Hybrid Cloud Is All the Rage—What About Data?

essidsolutions

This article helps cloud architect and data engineers planning their hybrid and multi-cloud strategy build better architectures to manage vast amounts of data spread across many silos and make the most of their most useful and valuable data.

Hybrid cloud is suddenly all the rage. Enterprises and software vendors aren’t just talking about it—they’re making big bets on it. IBM recently acquired Red Hat and sees Red Hat as a key to hybrid cloud strategy. There have been a number of other small and large acquisitions and various partnerships to accelerate adoption and usage of hybrid environments.

But first, what does hybrid cloud actually mean? Red Hat defines hybrid cloud as “a combination of two or more cloud environments—public or private. It’s a pool of abstracted resources that could be developed partially from hardware owned and managed by a third-party company as well as hardware owned by the enterprise using the cloud.”

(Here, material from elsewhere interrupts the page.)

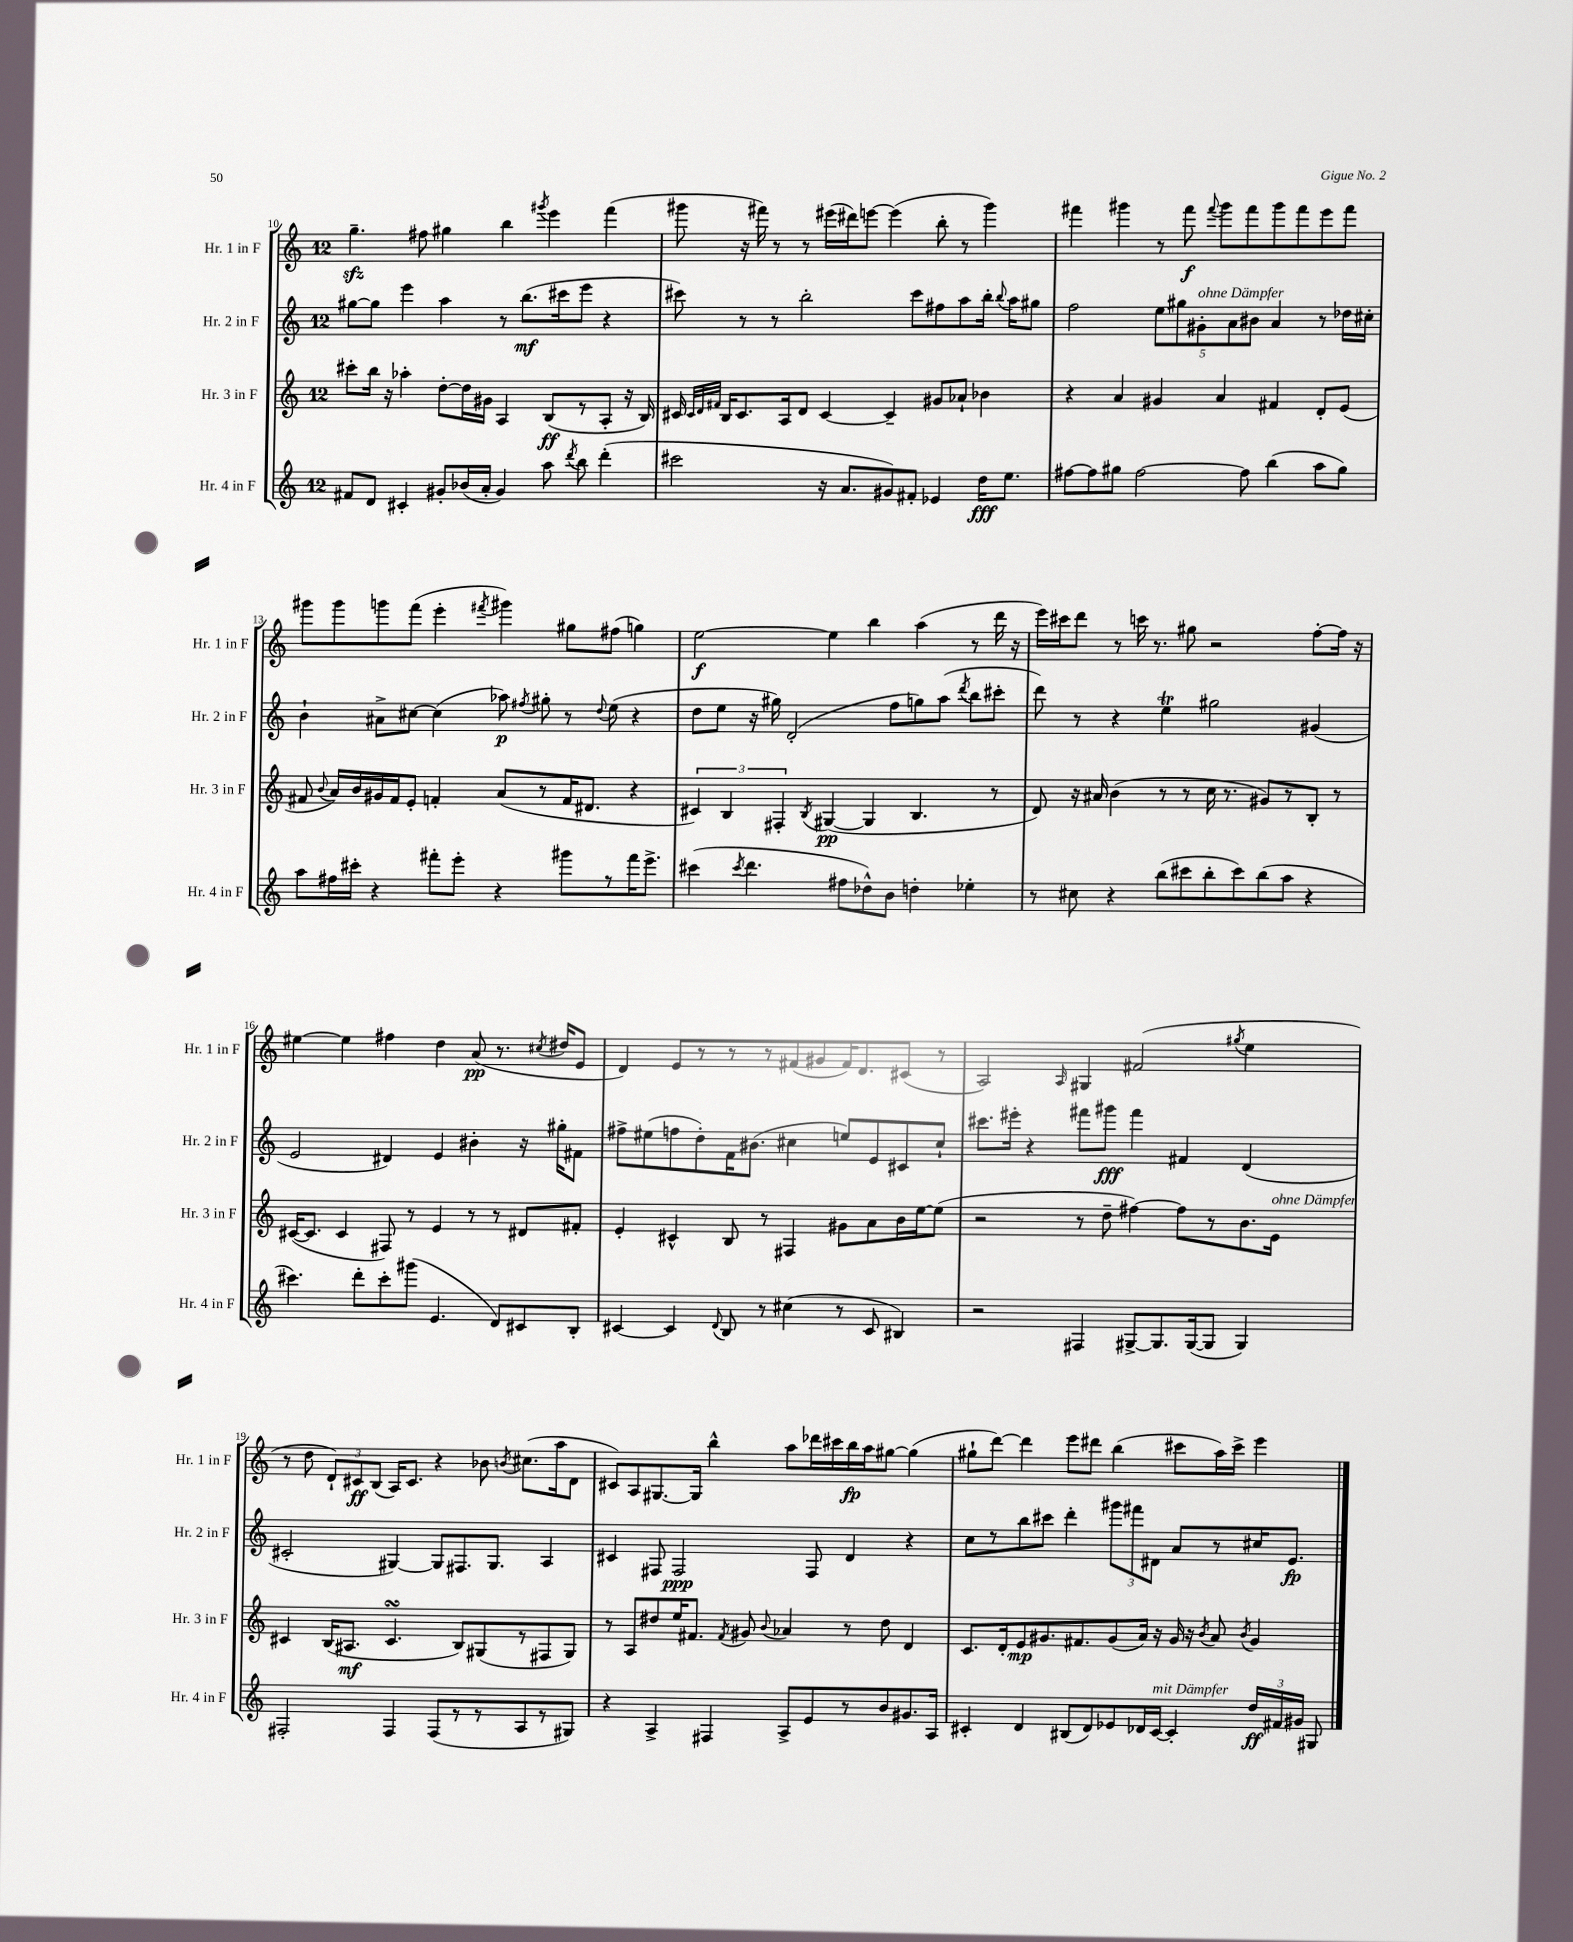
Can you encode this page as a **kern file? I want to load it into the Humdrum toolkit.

Further, it says that “these resources are orchestrated by management and automation software that allow users to access the cloud on-demand through self-service portals. And everything is supported by automatic scaling and dynamic resource allocation.”

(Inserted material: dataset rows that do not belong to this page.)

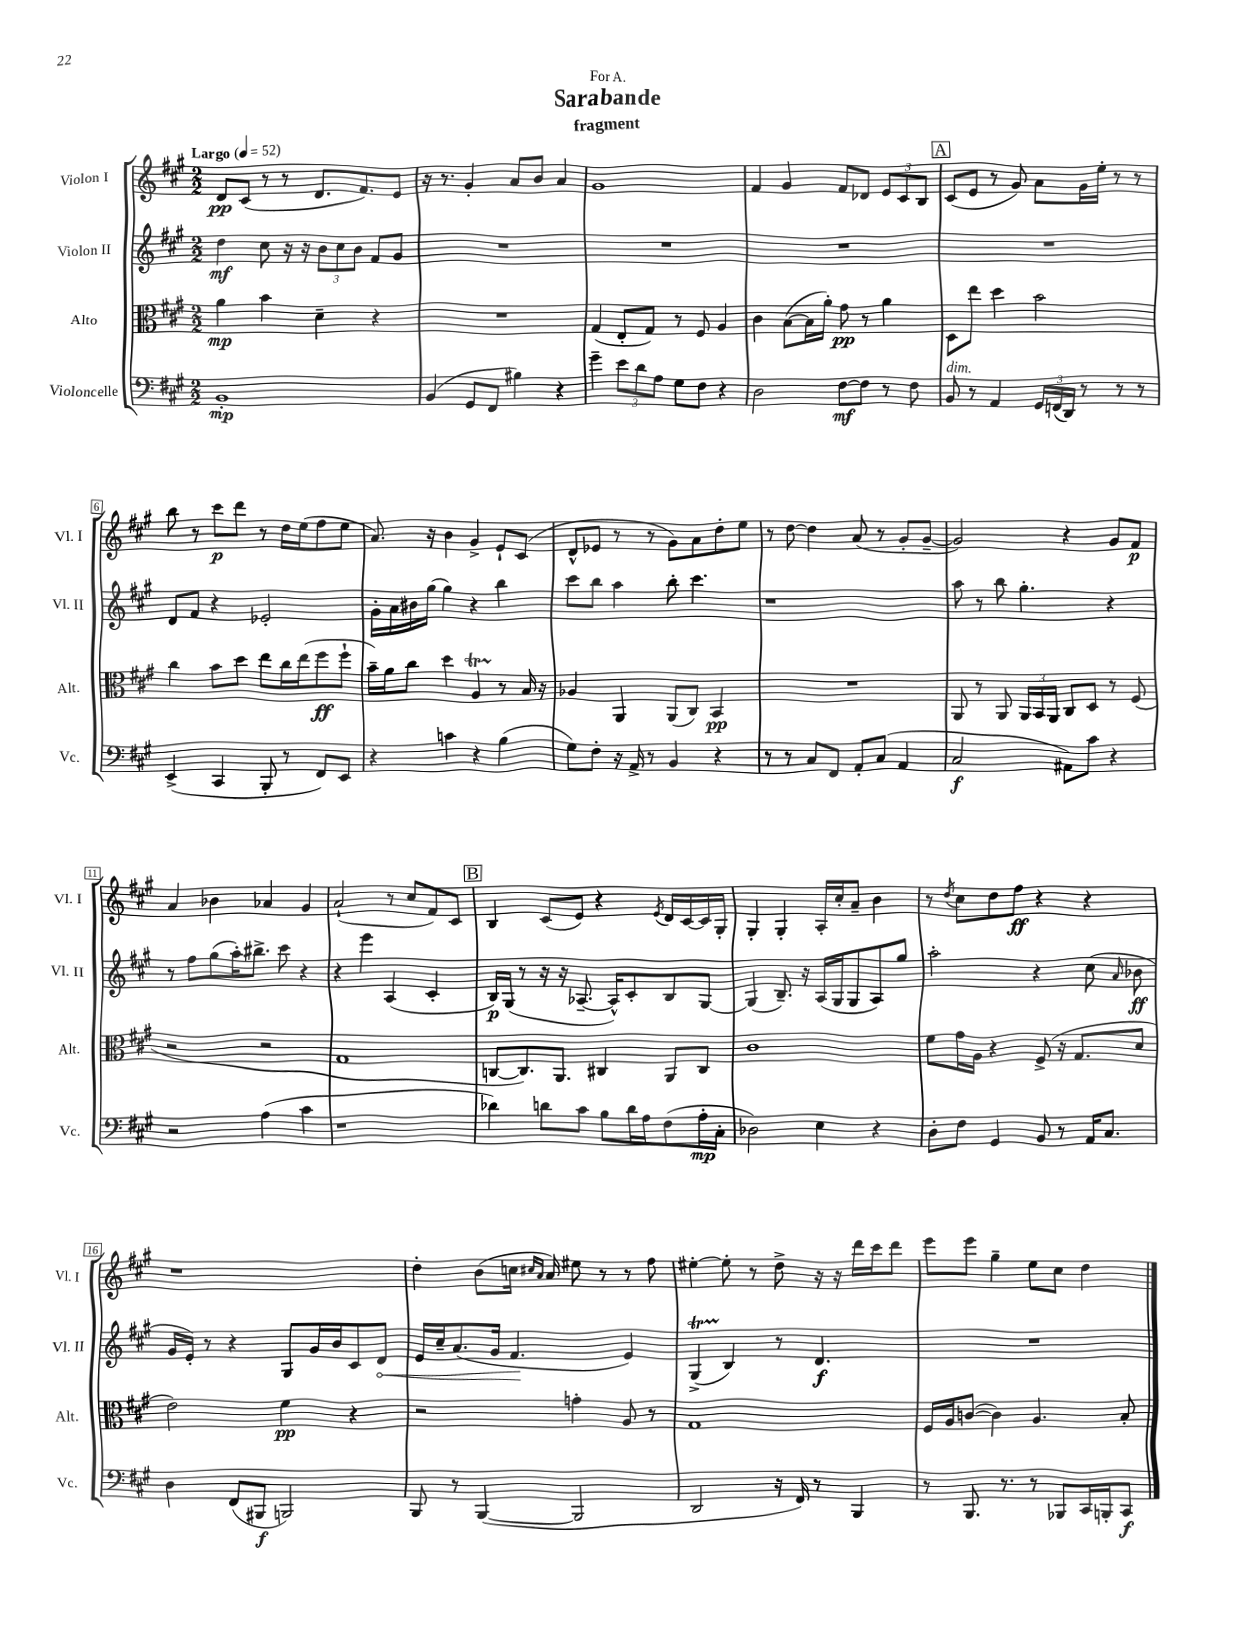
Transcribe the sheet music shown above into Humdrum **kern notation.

**kern	**kern	**kern	**kern
*staff4	*staff3	*staff2	*staff1
*clefF4	*clefC3	*clefG2	*clefG2
*k[f#c#g#]	*k[f#c#g#]	*k[f#c#g#]	*k[f#c#g#]
*M2/2	*M2/2	*M2/2	*M2/2
*MM52	*MM52	*MM52	*MM52
1BB'	4a\	4dd\	8d/L
.	.	.	(8c#/J
.	4b\	8cc#\	8r
.	.	16r	8r
.	.	16r	.
.	4d~\	12b\L	8.d/L
.	.	12cc#\	.
.	.	12b\J	.
.	.	.	8.f#/)
.	4r	8f#/L	.
.	.	8g#/J	8e/J
=	=	=	=
(4BB/	1r	1r	16r
.	.	.	8.r
8GG#/L	.	.	4g#'/
8FF#/J	.	.	.
4B#\)	.	.	8a/L
.	.	.	8b/J
4r	.	.	4a/
=	=	=	=
4g#~\	(4G#/	1r	1g#
12e\L	8E'/L	.	.
12d\	.	.	.
.	8G#/J)	.	.
12A\J	.	.	.
8G#\L	8r	.	.
8F#\J	8F#/	.	.
4r	4A/	.	.
=	=	=	=
2D\	4c#\	1r	4f#/
.	([8B\L	.	4g#/
.	16B\]L	.	.
.	16a'\JJ)	.	.
[8F#\L	8g#\	.	8f#/L
8F#\]J	8r	.	8d-/J
8r	4a\	.	12e/L
.	.	.	12c#/
8F#\	.	.	.
.	.	.	12B/J
=	=	=	=
8BB/	8D\L	1r	(8c#/L
8r	8ee\J	.	8e/J
4AA/	4dd\	.	8r
.	.	.	8g#/)
24GG#/LL	2b\	.	8a\L
(24FF/	.	.	.
24DD/JJ)	.	.	.
8r	.	.	16g#\L
.	.	.	16ee'\JJ
8r	.	.	8r
8r	.	.	8r
=	=	=	=
(4EE^/	4cc#\	8d/L	8bb\
.	.	8f#/J	8r
4CC#/	8b\L	4r	8ccc#\L
.	8dd\J	.	8ddd\J
8BBB'/	8ee\L	2e-'/	8r
8r	16cc#\L	.	16dd\LL
.	(16ee\J	.	(16ee\J
8FF#/L)	8ff#\	.	8ff#\
8EE/J	8ff#`\J	.	8ee\J
=	=	=	=
4r	16b~\LL)	16g#'\LL	8.a/)
.	16a\J	16a\	.
.	8cc#\J	16b#\	.
.	.	(16gg#\JJ	16r
4c\	4dd\	4gg#\)	4b\
4r	4A/	4r	4g#^/
(4B\	8r	4bb\	8e`/L
.	16B/	.	(8c#/J
.	16r	.	.
=	=	=	=
8G#\L)	4A-/	8ccc#\L	8d^^/L
8F#'\J	.	8bb\J	8e-/J
16r	4AA/	4aa\	8r
16AA^/	.	.	.
8r	.	.	8r
4BB/	(8AA/L	8bb'\	8g#\L)
.	8C#/J)	4.ccc#\	8a\
4r	4BB/	.	8dd'\
.	.	.	8ee\J
=	=	=	=
8r	1r	1r	8r
8r	.	.	[8dd\
8C#/L	.	.	4dd\]
8FF#/J	.	.	.
8AA'/L	.	.	(8a/
(8C#/J	.	.	8r
4AA/	.	.	8g#'/L
.	.	.	[8g#~/J
=	=	=	=
2C#/	8AA/	8aa\	2g#/])
.	8r	8r	.
.	8AA/	8bb\	.
.	24AA/LL	4.gg#'\	.
.	24BB/	.	.
.	24AA/JJ	.	.
8AA#\L)	8C#/L	.	4r
8c#\J	8D/J	.	.
4r	8r	4r	8g#/L
.	(8F#/	.	8f#/J
=	=	=	=
2r	2r	8r	4a/
.	.	8ff#\L	.
.	.	(8gg#\	4b-\
.	.	16aa'\K)	.
.	.	8.bb#^\J	.
(4A\	2r	.	4a-/
.	.	8ccc#\	.
4c#\	.	4r	4g#/
=	=	=	=
1r	1G#	4r	(2a`/
.	.	4eee\	.
.	.	(4A/	8r
.	.	.	8cc#/L
.	.	4c#'/	8f#/)
.	.	.	8c#/J
=	=	=	=
4d-\)	[8C/L	16B/LL)	4B/
.	.	(16G#/JJ	.
.	8.C/])	8r	.
8d\L	.	16r	(8c#/L
.	8.AA/J	16r	.
8c#\J	.	[8.A-~/	8e/J)
8B\L	4C#/	.	4r
.	.	16A-^^/]LK)	.
16d\L	.	8c#'/	.
16A\J	.	.	.
.	.	.	8qe/
(8F#\	8AA/L	8B/	16d/LL
.	.	.	[16c#/
16A'\L	8C#/J	[8G#/J	16c#/]
16C#'\JJ	.	.	16G#'/JJ
=	=	=	=
2D-\)	1c#	(4G#/]	4G#'/
.	.	8.B~/)	4G#'/
.	.	16r	.
4E\	.	(16A/LL	16A'/LL
.	.	16G#/J	16cc#'/J
.	.	8G#/	8a~/J
4r	.	8A/)	4b\
.	.	8gg#/J	.
=	=	=	=
8D'\L	8f#\L	2aa'\	8r
.	.	.	8qdd/
8F#\J	16g#\L	.	8cc#\L
.	16A\JJ	.	.
4GG#/	4r	.	8dd\
.	.	.	8ff#\J
8BB/	(8F#^/	4r	4r
8r	16r	.	.
.	8.G#/L	.	.
16AA/LK	.	(8cc#\	4r
8.C#/J	.	.	.
.	.	16qqa/	.
.	8d/J	8b-\	.
=	=	=	=
4D\	2e\)	16g#/LL	1r
.	.	16e'/JJ)	.
.	.	8r	.
(8FF#/L	.	4r	.
8BBB#/J	.	.	.
2BBB/)	4f#\	8G#/L	.
.	.	16g#/L	.
.	.	16b/J	.
.	4r	8c#/	.
.	.	8d/J	.
=	=	=	=
8BBB/	2r	16e/LL	4dd'\
.	.	16cc#~/J	.
8r	.	(8.a/	.
([4BBB/	.	.	(8b\L
.	.	16g#/Jk	.
.	.	4.f#/	16cc\Jk
.	.	.	16qqcc#/LL
.	.	.	16qqa/JJ
.	.	.	16a/)
2BBB/]	4g'\	.	8ee#\
.	.	.	8r
.	8A/	4e/)	8r
.	8r	.	8ff#\
=	=	=	=
2DD/	1G#	(4G#^/	[4ee#'\
.	.	4B/)	8ee#'\]
.	.	.	8r
16r	.	8r	8dd^\
16FF#/)	.	.	.
8r	.	4.d/	16r
.	.	.	16r
4BBB/	.	.	16ddd\LL
.	.	.	16ccc#\J
.	.	.	8ddd\J
=	=	=	=
8r	16F#/LL	1r	8eee\L
.	16A/J	.	.
8.BBB/	([8c/J	.	8eee\J
.	4c\])	.	4gg#~\
8.r	.	.	.
8r	4.A/	.	8ee\L
8BBB-/L	.	.	8cc#\J
16CC#/L	.	.	4dd\
16BBB'/J	.	.	.
8CC#/J	8B'/	.	.
==	==	==	==
*-	*-	*-	*-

Like this definition outlines, since it emerged, the cloud has been focused on the computing aspect mostly to run stateless applications—bringing flexibility, cost-savings and on-demand usage for enterprises. And Kubernetes is increasingly seen as a key technology to enable and drive hybrid cloud for computing resources with its ability to orchestrate computing environments across clouds, public and private.

Data in Hybrid Environment

So now, what about data? With the data revolution, a bulk of computing that happens today happens on data, whether it be simple reporting of enterprise performance, product usage, forecasting with models, or even more complex analysis like running machine learning on data to train models. And data isn’t really a “pool of abstracted resources”. In fact, data is everywhere, and more and more physically siloed across different racks, different regions and different clouds. What happens to data in hybrid environments? To get insights from data, data will eventually need to be close to where the data computing occurs – think technologies like Apache Spark, Presto, TensorFlow and others.

For computation orchestration, we have a sophisticated tool like Kubernetes – it grows and shrinks clusters as needed, across public and private cloud environments. But how do enterprises deal with their most important asset? They keep copying datasets needed across environments. Doesn’t it seem a little rudimentary?

Let’s take a step back and think about all the data being collected. According to IDC research, “By 2025, over 20 per cent of the data created in the global datasphere could be useful for analytics if only tagged.” If only 20% of data is actually useful, why are users copying data around that may not even be relevant? Not to mention that it’s also likely that the same set of data is being used over and over again.

In fact, wouldn’t the best way to determine the relevance and worth of the data itself be to have the computational framework pull the required data closer? Not by brute force, not by an admin copying data around, but by the questions being asked of the data itself.

Plus, based on the frequency or recency of data access (and maybe even another dimension), the most important data i.e. the “active dataset” should be closer to where the processing happens because it is highly likely that this data will be accessed again.

Data Orchestration

This type of data management approach—data orchestration—is similar to the Kubernetes approach for managing computing. The objective is to make data more accessible to compute no matter where the data is stored. In this case, data could be in S3 on AWS, or on-premises in HDFS, in another public cloud, or even in a third-party dataset that’s only accessible over REST. Orchestrating data across silos and clouds might be the most important piece of the hybrid and multi-cloud puzzle.

It is time that we think about hybrid cloud beyond just computing. For computing to drive value, you need data, and for the active, most important data to reach compute, you need data orchestration.